I've always liked the idea of a united Gaul as a European power. Without Rome, I could see the Arverni uniting Gaul around the time of Caesar's campaigns there IOTL. They would have the strong, defensible borders that the Bourbons constantly sought for France (the Rhine in the east, the Alps and the Pyrenees in the South, and the sea in the west and north); the Germanic tribes would provide enough trouble for the Gauls to develop a strong and sophisticated military.
Carthage will almost certainly not create an empire at the scale of Rome's. Carthage was a maritime empire, not a land empire. The only territory outside Africa it really fought for between 500 and 240 BC was Greek Sicily (and maybe Sardinia, I can't remember when it was colonized by Carthage); it's conquests in Iberia came primarily as compensation for the territory it lost after the First Punic War, and were won by a private army. The Carthaginian state, outside of Greek Sicily, was historically more interested in peace and prosperity than wars of expansion, and Rome being out of the picture means only that there is less incentive for expansion.

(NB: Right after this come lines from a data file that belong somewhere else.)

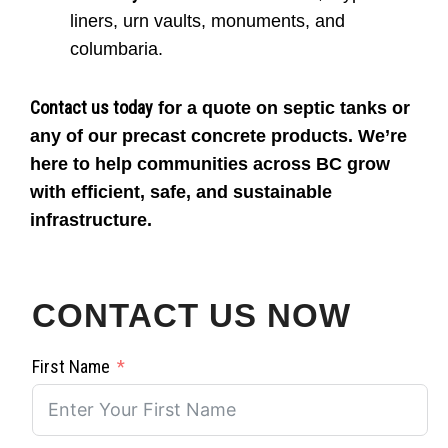
liners, urn vaults, monuments, and
columbaria.
Contact us today
for a quote on septic tanks or
any of our precast concrete products. We’re
here to help communities across BC grow
with efficient, safe, and sustainable
infrastructure.
CONTACT US NOW
First Name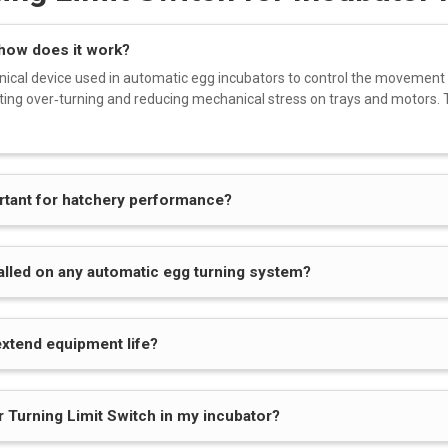
 how does it work?
nical device used in automatic egg incubators to control the movement
ting over‑turning and reducing mechanical stress on trays and motors. T
ortant for hatchery performance?
talled on any automatic egg turning system?
extend equipment life?
r Turning Limit Switch in my incubator?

Now, that is my opinion on the Carthaginian state's interest in expansion. I suppose it is feasible that an individual like Hannibal Barca could amass enough wealth to employ a private army and form an independent Punic kingdom in Italy or Iberia or something, though it's probably unlikely. It's unlikely that it would be a state-sponsored mission, unless tribes were threatening Punic cities on an annual basis, since there would be little reason for the government to commission it otherwise. Such a kingdom would likely gain its independence from Carthage pretty quickly, considering the large reserves of manpower it would then have, and the lack of will of Carthage itself to sink large resources into subduing and administrating barbarian tribesmen. IMO, it'd be more interesting to think about how those territories might have developed without a power conquering it, whether it be Rome or Carthage or Macedonia.

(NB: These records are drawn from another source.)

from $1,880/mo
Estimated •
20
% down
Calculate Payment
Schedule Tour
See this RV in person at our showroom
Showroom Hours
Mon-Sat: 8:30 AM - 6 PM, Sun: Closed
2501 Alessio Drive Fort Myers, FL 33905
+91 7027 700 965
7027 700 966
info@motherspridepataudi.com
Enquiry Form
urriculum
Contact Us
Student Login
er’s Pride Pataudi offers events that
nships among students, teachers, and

The eastern Mediterranean is probably dominated by Greeks, especially if the PoD is sometime after the Macedonian victory at Chaeronea. If it's before, it's probably more likely that Persia dominates the east, whether the Achaemenid dynasty still rules or not.
One timeline the OP might be interesting in checking out is Errnge's The Weighted Scales, which begins with Rome's destruction in 390 BC at the hands of the Gaulish warlord Brennus.